The idea eventually led her to the filmmaking team of Seth Kramer, Daniel A. Miller and Jeremy Newberger, who captured the Talmans together on July 1, 2015, before spending the next year on editing toward the final product.

“Then they started submitting it to film festivals, and next thing you know, it’s getting in all these festivals, and now it’s eligible for an Oscar,” Ann said. “And they’ve told me that out of all the documentaries they’ve ever made, they’re most proud of this one.”

In the film, which premiered in April at the Tribeca Film Festival in New York City, her readings are interspersed with still photos and an impressive assortment of video footage, such as the Kennywood scene, that help illustrate the narrative substantially.

“When I pitched the idea of the documentary to the guys who made it with me, they said, ‘Oh, by the way, do you have any old home movies?'” she recalled. “And I said, ‘Oh, my gosh, do I!’ My mother took home movies from the day she got her camera until the day she died. So I had them from, I’d say, 1950 through 1977. What you see in the documentary is the tip of the iceberg.”

Except for a precious few times, Martha Richardson Talman was behind the camera.

“But she became a presence through those home movies, because as I watched them, I realized how she was looking at me and how she was trying to capture my love of Woody and our incredible bond by what she did,” Ann explained.

Martha, she acknowledged, was prone to depression.

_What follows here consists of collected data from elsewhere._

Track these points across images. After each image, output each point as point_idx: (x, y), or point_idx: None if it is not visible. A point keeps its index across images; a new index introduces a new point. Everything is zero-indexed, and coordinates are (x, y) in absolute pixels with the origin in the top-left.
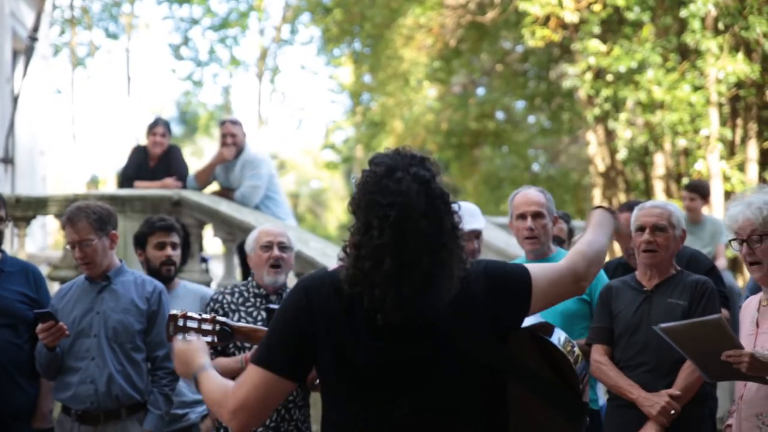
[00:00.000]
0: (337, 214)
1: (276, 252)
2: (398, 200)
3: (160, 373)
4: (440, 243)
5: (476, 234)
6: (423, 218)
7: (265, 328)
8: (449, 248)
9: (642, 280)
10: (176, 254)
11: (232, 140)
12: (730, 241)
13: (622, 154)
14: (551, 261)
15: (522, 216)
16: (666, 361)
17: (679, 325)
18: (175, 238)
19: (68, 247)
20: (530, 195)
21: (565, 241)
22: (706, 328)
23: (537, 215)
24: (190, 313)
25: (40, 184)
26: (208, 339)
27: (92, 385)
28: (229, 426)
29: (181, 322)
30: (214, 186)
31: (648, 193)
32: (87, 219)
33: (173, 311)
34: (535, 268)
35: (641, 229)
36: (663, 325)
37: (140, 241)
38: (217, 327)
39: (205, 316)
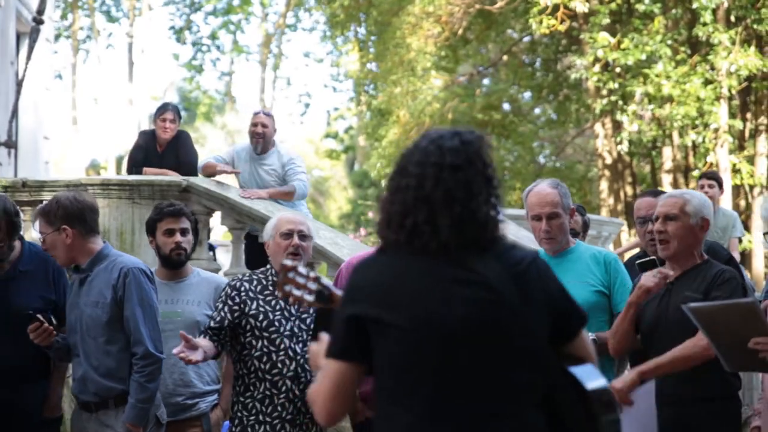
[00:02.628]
0: (340, 203)
1: (296, 240)
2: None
3: (133, 360)
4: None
5: None
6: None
7: None
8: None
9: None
10: (186, 240)
11: (263, 130)
12: (764, 234)
13: (624, 147)
14: (570, 254)
15: (537, 217)
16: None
17: (708, 306)
18: (185, 224)
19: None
20: (544, 195)
21: (580, 233)
22: (737, 311)
23: (552, 216)
24: (300, 268)
25: (43, 169)
26: (309, 297)
27: (75, 382)
28: (318, 420)
29: (291, 275)
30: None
31: (655, 186)
32: (41, 213)
33: (287, 261)
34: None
35: (656, 219)
36: (692, 305)
37: (150, 228)
38: (317, 287)
39: (312, 273)
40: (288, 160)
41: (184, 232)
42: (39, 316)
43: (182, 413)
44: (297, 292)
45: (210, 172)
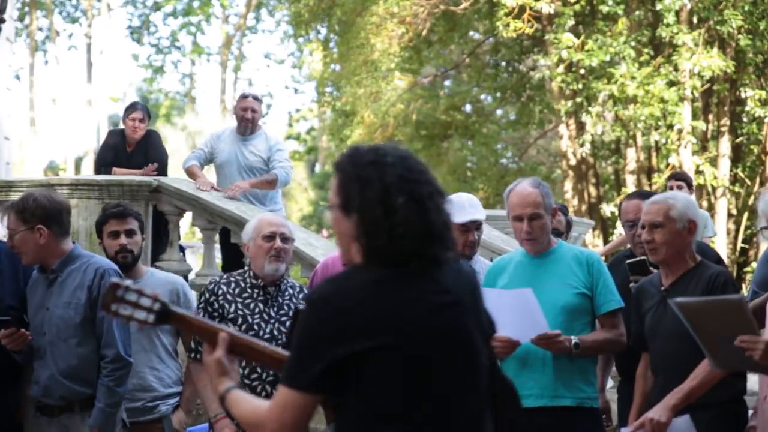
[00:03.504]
0: (301, 204)
1: (278, 243)
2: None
3: (101, 364)
4: None
5: (477, 225)
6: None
7: (221, 326)
8: None
9: (662, 278)
10: (133, 241)
11: (252, 115)
12: (761, 229)
13: (586, 148)
14: (552, 255)
15: (518, 218)
16: (681, 371)
17: (696, 302)
18: (131, 224)
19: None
20: (525, 195)
21: (563, 233)
22: (725, 308)
23: (533, 217)
24: (133, 286)
25: (5, 170)
26: (142, 316)
27: (37, 385)
28: None
29: (120, 293)
30: None
31: (619, 187)
32: (14, 209)
33: (115, 280)
34: None
35: (642, 227)
36: (679, 300)
37: (98, 230)
38: (156, 306)
39: (148, 291)
40: (275, 144)
41: (129, 233)
42: (9, 319)
43: (142, 415)
44: (126, 312)
45: (192, 177)
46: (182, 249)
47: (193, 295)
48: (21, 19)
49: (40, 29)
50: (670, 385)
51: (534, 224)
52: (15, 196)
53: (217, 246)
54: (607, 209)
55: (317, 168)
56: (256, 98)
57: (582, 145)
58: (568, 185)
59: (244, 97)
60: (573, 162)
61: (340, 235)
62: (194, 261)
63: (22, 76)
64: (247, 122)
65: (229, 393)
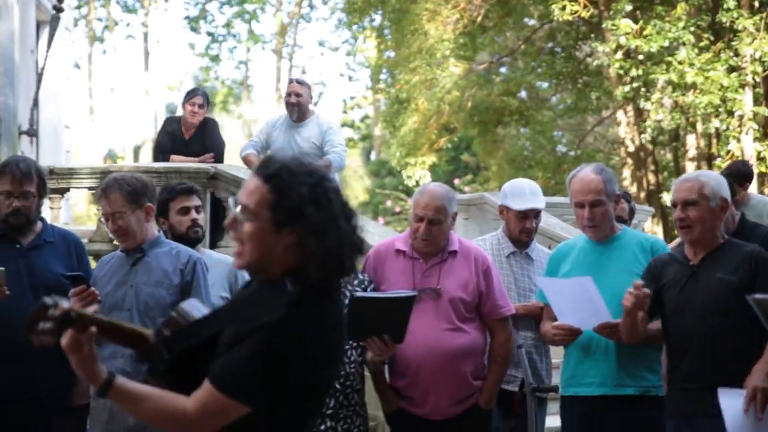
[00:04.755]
0: (356, 192)
1: None
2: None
3: None
4: None
5: (535, 213)
6: None
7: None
8: None
9: (689, 254)
10: (201, 217)
11: (296, 99)
12: None
13: (646, 136)
14: (616, 242)
15: (580, 204)
16: (713, 348)
17: None
18: (197, 201)
19: (102, 219)
20: (587, 181)
21: (627, 220)
22: None
23: (595, 203)
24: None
25: (65, 158)
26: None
27: (122, 360)
28: None
29: (51, 312)
30: None
31: (678, 174)
32: (120, 191)
33: (47, 299)
34: None
35: (674, 205)
36: (757, 296)
37: (162, 210)
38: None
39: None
40: (327, 128)
41: (198, 210)
42: (81, 275)
43: None
44: (47, 326)
45: (249, 166)
46: None
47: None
48: (79, 8)
49: (99, 19)
50: (701, 362)
51: (595, 211)
52: (76, 182)
53: None
54: (667, 197)
55: (372, 156)
56: (300, 82)
57: (643, 133)
58: (627, 172)
59: (289, 82)
60: (631, 149)
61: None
62: None
63: (81, 65)
64: (292, 107)
65: (116, 379)
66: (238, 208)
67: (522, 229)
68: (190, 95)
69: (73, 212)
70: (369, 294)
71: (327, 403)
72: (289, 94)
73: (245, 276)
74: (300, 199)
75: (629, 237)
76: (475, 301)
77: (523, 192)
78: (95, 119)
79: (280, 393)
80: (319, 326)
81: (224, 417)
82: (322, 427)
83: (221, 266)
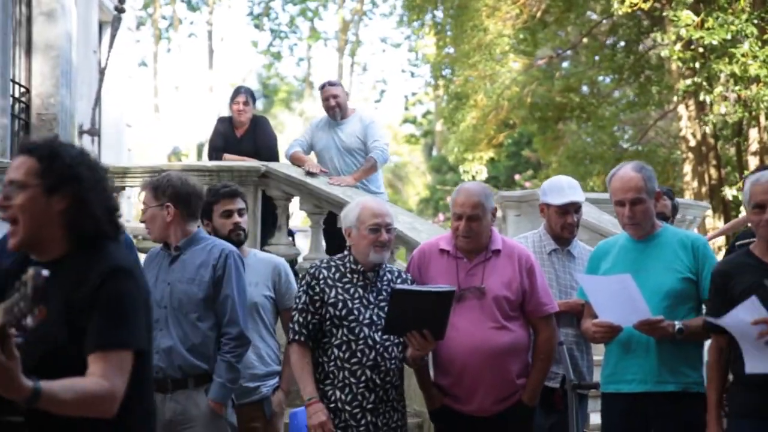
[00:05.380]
0: (418, 188)
1: (384, 235)
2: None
3: (223, 340)
4: None
5: (576, 207)
6: None
7: None
8: None
9: (761, 255)
10: (244, 220)
11: (335, 101)
12: None
13: (708, 128)
14: (657, 239)
15: (620, 203)
16: None
17: None
18: (241, 204)
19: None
20: (627, 179)
21: (669, 217)
22: None
23: (635, 201)
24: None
25: (126, 156)
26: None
27: (157, 355)
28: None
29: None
30: None
31: (741, 169)
32: (150, 186)
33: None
34: None
35: (760, 206)
36: None
37: (206, 211)
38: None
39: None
40: (369, 122)
41: (241, 213)
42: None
43: (244, 397)
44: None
45: (298, 163)
46: (291, 234)
47: (293, 277)
48: (145, 8)
49: (164, 17)
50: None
51: (636, 209)
52: (130, 181)
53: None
54: (729, 192)
55: (434, 152)
56: (332, 84)
57: (705, 125)
58: (688, 167)
59: (321, 87)
60: (693, 143)
61: None
62: (306, 245)
63: (146, 63)
64: (333, 109)
65: (43, 389)
66: (7, 187)
67: (563, 224)
68: (234, 95)
69: (135, 210)
70: (408, 286)
71: (367, 398)
72: (326, 99)
73: (289, 275)
74: (72, 161)
75: (670, 234)
76: (519, 299)
77: (562, 187)
78: (160, 117)
79: (143, 324)
80: (133, 260)
81: (127, 371)
82: (363, 421)
83: (265, 265)
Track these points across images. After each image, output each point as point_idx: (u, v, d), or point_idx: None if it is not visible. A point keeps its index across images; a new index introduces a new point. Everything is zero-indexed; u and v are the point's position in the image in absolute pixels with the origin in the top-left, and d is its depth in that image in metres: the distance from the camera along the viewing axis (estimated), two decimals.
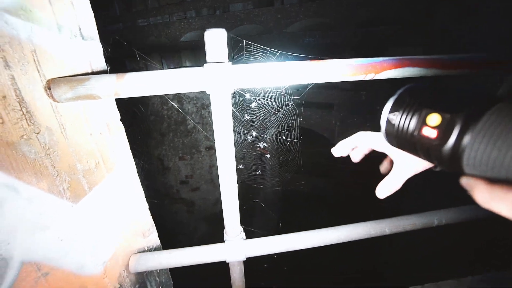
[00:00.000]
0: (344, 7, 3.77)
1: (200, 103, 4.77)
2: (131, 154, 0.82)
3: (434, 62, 0.70)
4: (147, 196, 0.92)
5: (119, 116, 0.75)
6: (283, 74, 0.66)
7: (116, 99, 0.72)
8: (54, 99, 0.57)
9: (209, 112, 4.45)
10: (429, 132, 0.39)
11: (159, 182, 5.22)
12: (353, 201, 3.50)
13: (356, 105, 3.93)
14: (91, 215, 0.71)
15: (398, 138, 0.44)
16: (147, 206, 0.92)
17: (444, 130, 0.37)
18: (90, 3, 0.63)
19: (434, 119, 0.38)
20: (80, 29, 0.61)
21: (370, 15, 3.48)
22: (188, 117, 4.90)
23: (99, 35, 0.67)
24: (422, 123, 0.40)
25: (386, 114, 0.45)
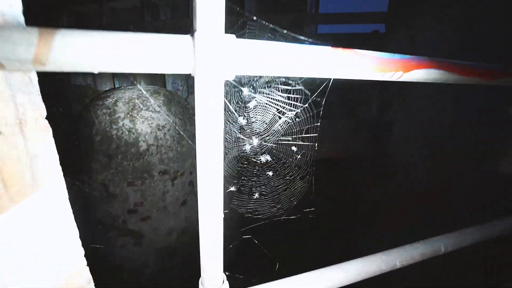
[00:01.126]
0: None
1: (155, 124, 4.42)
2: (62, 174, 0.53)
3: (461, 67, 0.61)
4: (87, 230, 0.62)
5: (44, 110, 0.47)
6: (305, 61, 0.48)
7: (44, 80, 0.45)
8: None
9: (165, 133, 4.14)
10: None
11: (103, 212, 4.50)
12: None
13: (315, 116, 4.20)
14: None
15: None
16: (83, 252, 0.61)
17: None
18: None
19: None
20: None
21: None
22: (140, 139, 4.48)
23: None
24: None
25: None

“She was the mother of a handicapped child at a time when there weren’t support groups,” she said. “There wasn’t the internet. There weren’t even psychiatrists who could help you with that, because it was a like a stigma. And she also, I think, would have felt guilty that she needed help because it was so much about him. She was alone, and it really broke her.”

As she relates in her play and the documentary, Ann also has encountered stressful situations, especially during the point of her life in which she was caring for both Woody and her aging father while simultaneously pursuing her acting career.

“I just hope that people will take from it,” she said about the film, “that whatever challenges you’re facing in your life, particularly love and commitment can really give you strength. And family.”